▶ _TRY IT_:
Send each entry back exactly as given, pictures excluded.

▶ _MATERIAL FOR THIS TASK_:

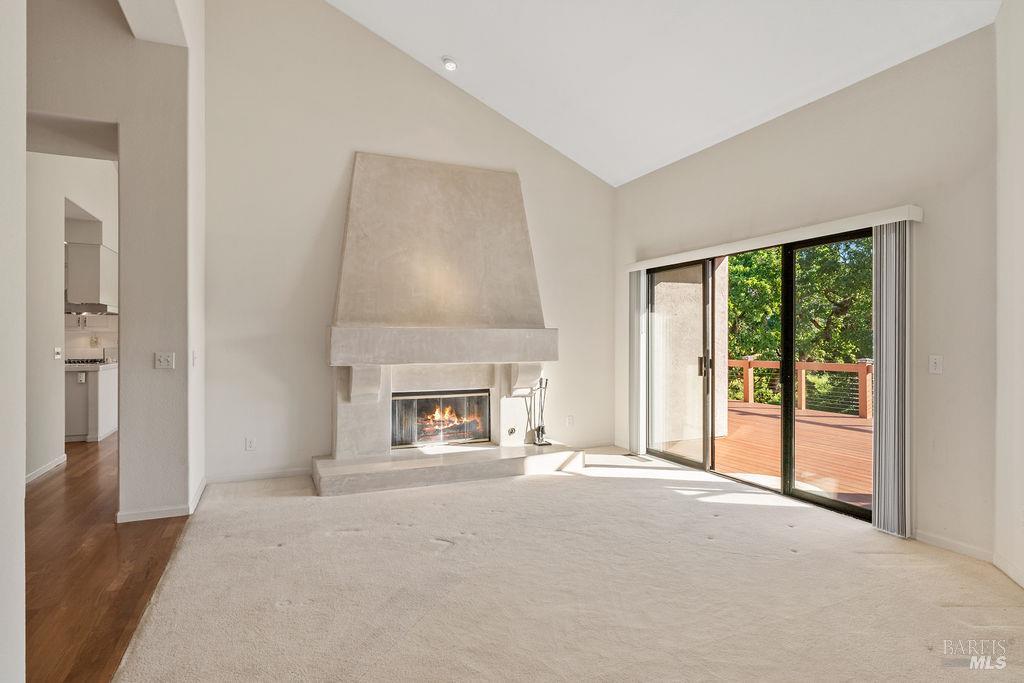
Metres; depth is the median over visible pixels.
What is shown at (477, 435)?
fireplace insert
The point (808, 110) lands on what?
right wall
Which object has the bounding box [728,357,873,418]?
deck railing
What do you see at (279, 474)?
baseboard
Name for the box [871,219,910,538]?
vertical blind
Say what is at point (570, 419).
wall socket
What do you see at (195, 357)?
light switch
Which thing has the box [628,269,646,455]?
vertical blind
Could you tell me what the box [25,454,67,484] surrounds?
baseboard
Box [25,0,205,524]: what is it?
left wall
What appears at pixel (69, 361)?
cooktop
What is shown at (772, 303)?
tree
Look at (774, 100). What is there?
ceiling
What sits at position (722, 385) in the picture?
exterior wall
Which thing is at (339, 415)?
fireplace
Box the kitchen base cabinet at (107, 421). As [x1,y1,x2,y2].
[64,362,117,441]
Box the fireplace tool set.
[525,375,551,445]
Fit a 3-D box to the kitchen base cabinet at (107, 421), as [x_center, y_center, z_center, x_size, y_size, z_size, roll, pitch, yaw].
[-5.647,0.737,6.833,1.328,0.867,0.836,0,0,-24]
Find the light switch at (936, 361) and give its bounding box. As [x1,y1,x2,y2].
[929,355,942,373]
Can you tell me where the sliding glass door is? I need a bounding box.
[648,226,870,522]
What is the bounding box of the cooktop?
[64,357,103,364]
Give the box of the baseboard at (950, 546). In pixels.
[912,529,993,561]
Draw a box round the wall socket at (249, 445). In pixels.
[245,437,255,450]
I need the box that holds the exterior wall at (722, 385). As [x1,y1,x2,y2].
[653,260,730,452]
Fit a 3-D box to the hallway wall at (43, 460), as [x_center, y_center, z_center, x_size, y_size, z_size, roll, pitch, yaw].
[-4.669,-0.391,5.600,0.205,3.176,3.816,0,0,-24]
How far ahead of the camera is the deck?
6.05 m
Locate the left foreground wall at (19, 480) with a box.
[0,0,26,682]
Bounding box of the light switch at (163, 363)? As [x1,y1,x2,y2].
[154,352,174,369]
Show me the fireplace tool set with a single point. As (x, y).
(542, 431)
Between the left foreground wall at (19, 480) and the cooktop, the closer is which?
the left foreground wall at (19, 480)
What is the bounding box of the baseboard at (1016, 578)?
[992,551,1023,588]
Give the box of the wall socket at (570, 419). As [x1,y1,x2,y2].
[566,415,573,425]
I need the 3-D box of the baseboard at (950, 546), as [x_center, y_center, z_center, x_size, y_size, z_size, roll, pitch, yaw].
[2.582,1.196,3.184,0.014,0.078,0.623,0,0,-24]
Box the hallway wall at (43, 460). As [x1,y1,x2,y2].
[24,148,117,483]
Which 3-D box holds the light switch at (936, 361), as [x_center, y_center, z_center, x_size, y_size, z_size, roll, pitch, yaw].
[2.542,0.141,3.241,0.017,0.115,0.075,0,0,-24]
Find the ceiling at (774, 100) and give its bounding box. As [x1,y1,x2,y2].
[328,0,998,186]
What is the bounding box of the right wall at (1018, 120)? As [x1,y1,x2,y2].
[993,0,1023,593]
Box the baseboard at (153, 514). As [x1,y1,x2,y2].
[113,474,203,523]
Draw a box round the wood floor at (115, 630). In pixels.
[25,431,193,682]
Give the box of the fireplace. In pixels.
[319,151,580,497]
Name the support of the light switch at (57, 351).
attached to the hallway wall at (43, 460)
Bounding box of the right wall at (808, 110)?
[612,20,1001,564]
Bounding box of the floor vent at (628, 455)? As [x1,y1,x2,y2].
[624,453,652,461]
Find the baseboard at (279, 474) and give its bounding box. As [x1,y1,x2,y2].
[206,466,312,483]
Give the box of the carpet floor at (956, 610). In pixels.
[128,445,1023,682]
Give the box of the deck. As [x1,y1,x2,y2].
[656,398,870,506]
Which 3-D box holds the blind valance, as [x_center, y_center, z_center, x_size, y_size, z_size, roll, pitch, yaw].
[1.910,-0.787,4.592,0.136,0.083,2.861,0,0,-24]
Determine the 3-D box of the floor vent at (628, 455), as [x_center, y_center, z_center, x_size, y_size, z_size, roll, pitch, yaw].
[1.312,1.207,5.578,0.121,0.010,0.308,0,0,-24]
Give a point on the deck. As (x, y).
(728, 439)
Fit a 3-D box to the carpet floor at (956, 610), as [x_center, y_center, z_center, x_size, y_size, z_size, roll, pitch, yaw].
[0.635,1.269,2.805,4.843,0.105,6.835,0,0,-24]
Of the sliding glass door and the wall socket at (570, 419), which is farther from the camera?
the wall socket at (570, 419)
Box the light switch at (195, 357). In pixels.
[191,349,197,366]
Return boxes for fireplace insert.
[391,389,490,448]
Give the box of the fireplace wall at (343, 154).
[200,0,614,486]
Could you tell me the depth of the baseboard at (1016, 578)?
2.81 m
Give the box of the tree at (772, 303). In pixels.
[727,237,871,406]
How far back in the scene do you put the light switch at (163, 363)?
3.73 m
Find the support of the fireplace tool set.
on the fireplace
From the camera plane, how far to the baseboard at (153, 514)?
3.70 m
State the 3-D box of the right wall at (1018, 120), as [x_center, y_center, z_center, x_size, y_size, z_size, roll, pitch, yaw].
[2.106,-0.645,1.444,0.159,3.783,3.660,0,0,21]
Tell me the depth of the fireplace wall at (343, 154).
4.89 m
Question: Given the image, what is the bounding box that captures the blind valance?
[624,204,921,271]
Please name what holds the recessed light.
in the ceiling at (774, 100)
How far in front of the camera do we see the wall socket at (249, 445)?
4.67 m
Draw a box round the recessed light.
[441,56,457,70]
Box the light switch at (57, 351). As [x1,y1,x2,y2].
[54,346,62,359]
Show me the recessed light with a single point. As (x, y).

▶ _TASK SOLUTION_:
Metres; depth is the median over visible pixels.
What is shown at (477, 435)?
fireplace insert
The point (808, 110) lands on what?
right wall
Which object has the bounding box [728,357,873,418]?
deck railing
What do you see at (279, 474)?
baseboard
Name for the box [871,219,910,538]?
vertical blind
Say what is at point (570, 419).
wall socket
What do you see at (195, 357)?
light switch
Which thing has the box [628,269,646,455]?
vertical blind
Could you tell me what the box [25,454,67,484] surrounds?
baseboard
Box [25,0,205,524]: what is it?
left wall
What appears at pixel (69, 361)?
cooktop
What is shown at (772, 303)?
tree
Look at (774, 100). What is there?
ceiling
What sits at position (722, 385) in the picture?
exterior wall
Which thing is at (339, 415)?
fireplace
Box the kitchen base cabinet at (107, 421). As [x1,y1,x2,y2].
[64,362,117,441]
Box the fireplace tool set.
[525,375,551,445]
Fit a 3-D box to the kitchen base cabinet at (107, 421), as [x_center, y_center, z_center, x_size, y_size, z_size, roll, pitch, yaw].
[-5.647,0.737,6.833,1.328,0.867,0.836,0,0,-24]
Find the light switch at (936, 361) and give its bounding box. As [x1,y1,x2,y2].
[929,355,942,373]
Can you tell me where the sliding glass door is? I need a bounding box.
[648,226,870,522]
What is the bounding box of the cooktop?
[64,357,103,364]
Give the box of the baseboard at (950, 546). In pixels.
[912,529,993,561]
Draw a box round the wall socket at (249, 445). In pixels.
[245,437,255,450]
I need the box that holds the exterior wall at (722, 385). As [x1,y1,x2,y2].
[653,260,730,452]
Fit a 3-D box to the hallway wall at (43, 460), as [x_center, y_center, z_center, x_size, y_size, z_size, roll, pitch, yaw].
[-4.669,-0.391,5.600,0.205,3.176,3.816,0,0,-24]
How far ahead of the camera is the deck?
6.05 m
Locate the left foreground wall at (19, 480) with a box.
[0,0,26,682]
Bounding box of the light switch at (163, 363)? As [x1,y1,x2,y2].
[154,352,174,369]
Show me the fireplace tool set with a single point. As (x, y).
(542, 431)
Between the left foreground wall at (19, 480) and the cooktop, the closer is which?
the left foreground wall at (19, 480)
What is the bounding box of the baseboard at (1016, 578)?
[992,551,1023,588]
Give the box of the wall socket at (570, 419). As [x1,y1,x2,y2].
[566,415,573,425]
I need the 3-D box of the baseboard at (950, 546), as [x_center, y_center, z_center, x_size, y_size, z_size, roll, pitch, yaw].
[2.582,1.196,3.184,0.014,0.078,0.623,0,0,-24]
Box the hallway wall at (43, 460). As [x1,y1,x2,y2].
[24,148,117,483]
Which 3-D box holds the light switch at (936, 361), as [x_center, y_center, z_center, x_size, y_size, z_size, roll, pitch, yaw].
[2.542,0.141,3.241,0.017,0.115,0.075,0,0,-24]
Find the ceiling at (774, 100) and give its bounding box. As [x1,y1,x2,y2].
[328,0,998,186]
What is the bounding box of the right wall at (1018, 120)? As [x1,y1,x2,y2].
[993,0,1023,593]
Box the baseboard at (153, 514). As [x1,y1,x2,y2].
[113,474,203,523]
Draw a box round the wood floor at (115, 630). In pixels.
[25,431,193,682]
Give the box of the fireplace. In pixels.
[319,151,580,497]
Name the support of the light switch at (57, 351).
attached to the hallway wall at (43, 460)
Bounding box of the right wall at (808, 110)?
[612,20,1001,564]
Bounding box of the floor vent at (628, 455)? As [x1,y1,x2,y2].
[624,453,652,461]
Find the baseboard at (279, 474) and give its bounding box. As [x1,y1,x2,y2].
[206,466,312,483]
Give the box of the carpet floor at (956, 610). In pixels.
[128,445,1023,682]
Give the box of the deck. As [x1,y1,x2,y2].
[656,398,870,506]
Which 3-D box holds the blind valance, as [x_center, y_center, z_center, x_size, y_size, z_size, roll, pitch, yaw].
[1.910,-0.787,4.592,0.136,0.083,2.861,0,0,-24]
Determine the 3-D box of the floor vent at (628, 455), as [x_center, y_center, z_center, x_size, y_size, z_size, roll, pitch, yaw].
[1.312,1.207,5.578,0.121,0.010,0.308,0,0,-24]
Give a point on the deck. As (x, y).
(728, 439)
Fit a 3-D box to the carpet floor at (956, 610), as [x_center, y_center, z_center, x_size, y_size, z_size, roll, pitch, yaw].
[0.635,1.269,2.805,4.843,0.105,6.835,0,0,-24]
Of the sliding glass door and the wall socket at (570, 419), which is farther from the camera?
the wall socket at (570, 419)
Box the light switch at (195, 357). In pixels.
[191,349,197,366]
Return boxes for fireplace insert.
[391,389,490,448]
Give the box of the fireplace wall at (343, 154).
[200,0,614,486]
Could you tell me the depth of the baseboard at (1016, 578)?
2.81 m
Give the box of the tree at (772, 303). In pixels.
[727,237,871,406]
How far back in the scene do you put the light switch at (163, 363)?
3.73 m
Find the support of the fireplace tool set.
on the fireplace
From the camera plane, how far to the baseboard at (153, 514)?
3.70 m
State the 3-D box of the right wall at (1018, 120), as [x_center, y_center, z_center, x_size, y_size, z_size, roll, pitch, yaw].
[2.106,-0.645,1.444,0.159,3.783,3.660,0,0,21]
Tell me the depth of the fireplace wall at (343, 154).
4.89 m
Question: Given the image, what is the bounding box that captures the blind valance?
[624,204,921,271]
Please name what holds the recessed light.
in the ceiling at (774, 100)
How far in front of the camera do we see the wall socket at (249, 445)?
4.67 m
Draw a box round the recessed light.
[441,56,457,70]
Box the light switch at (57, 351). As [x1,y1,x2,y2].
[54,346,62,359]
Show me the recessed light with a single point. As (x, y).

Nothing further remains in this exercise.